Greg Knauss, Sept. 8, 1999

Remember those days? When it was possible to run out of things to read online?

Those days were great!

There is no longer such a shortage. In fact, there's such a surplus of good writing that any self-respecting person must consider the following questions before starting, say, a blog:

  1. Are you really all that interesting?
  2. Can you think of anything more narcissistic by nature than a blog? If no, are you OK with that?
  3. What, do you think this is still 1995 and you're still 19?
  4. If as a non-blogger you already suspect everyone thinks you're a moron, why blog and remove all doubt?
  5. Is it possible to do anything that's not being done already?
  6. What if it's found by people you know and respect? Worse, what if it's found by people you know and disrespect?
  7. Wouldn't time be better spent reading good blogs than writing, at best, a mediocre one?

It's all been considered and re-considered, and yet but so what the hell: Let's do this, even if it's five years late.

These are decisive moments. This is Decisive Moments. It's sort of a blog, but mostly not. It will be what it will be, and nothing more.


Jan. 3, 2005

I started making resolutions and sealing them in envelopes in 1999. There are 13 for 2005.

My record so far:

1999: 3 for 22

2000: 11 for 24

2001: 13 for 31

2002: 3 for 17

2003: 9 for 20

2004: 3 for 20

Total: 42 for 134

.313. Sammy Sosa should be so productive. Then again, I've always been more about average than hitting home runs.

Photo taken: Jan. 2, 2005


Jan. 2, 2005

The human body loses heat in three areas: the groin, the armpits and the head. Submerging all three (in Chicago, the head must be dunked for the plunge to be official) can cause hypothermia, leaving the victim drowsy, confused and uncoordinated.
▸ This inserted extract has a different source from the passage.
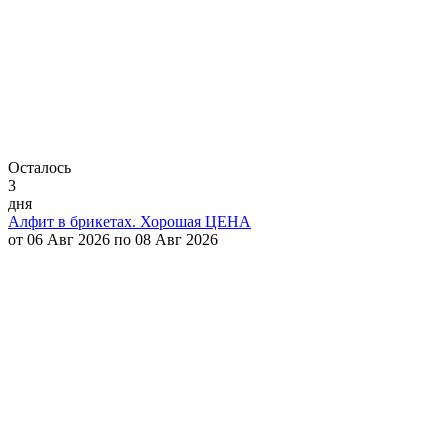
Осталось
3
дня
Алфит в брикетах. Хорошая ЦЕНА
от 06 Авг 2026 по 08 Авг 2026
It also leads to a massive spike in blood pressure.

Julie Deardorff, Chicago Tribune, Jan. 2, 2005

This was my second time doing the North Avenue Beach polar bear swim. I don't remember there being ice in 2004. To get to the water this year we had to walk gingerly across four feet of jagged, icy shoreline. It was, ho ho, the polar opposite of walking barefoot across hot coals.

Sandy agreed to be my caddy, and it's a good thing he did. Coming out of the water I was disoriented and couldn't find where I'd left my things. I was frantic. But just when I thought my feet had become solid blocks of ice and I'd never tap-dance again, I saw Sandy waving my towel, like a battle flag rising out of the fog of war.

Drowsy? Check. Confused? Check. Uncoordinated? Check. But that's how I spend the first few hours of most days, so I don't know if the water is entirely to blame.

Photo taken: Jan. 1, 2005


Jan. 1, 2005

On Bob's 30th birthday he and I co-hosted a New Year's party. Sandy and Sarah made the cake.

It turned out to be one of the better parties I've been to, and I say this with all the modesty you've come to expect from this blog.

The only unpleasantness came from a gentleman -- a friend of a friend of Bob's -- who left a little bit of himself on the back patio. I was up at 10:30 this morning cleaning it up. He apparently liked our radishes, which is remarkable. Have you ever seen someone actually eat the radishes off a vegetable platter? I have not, but I have now seen what happens when one uneats them. A cracking start to the year.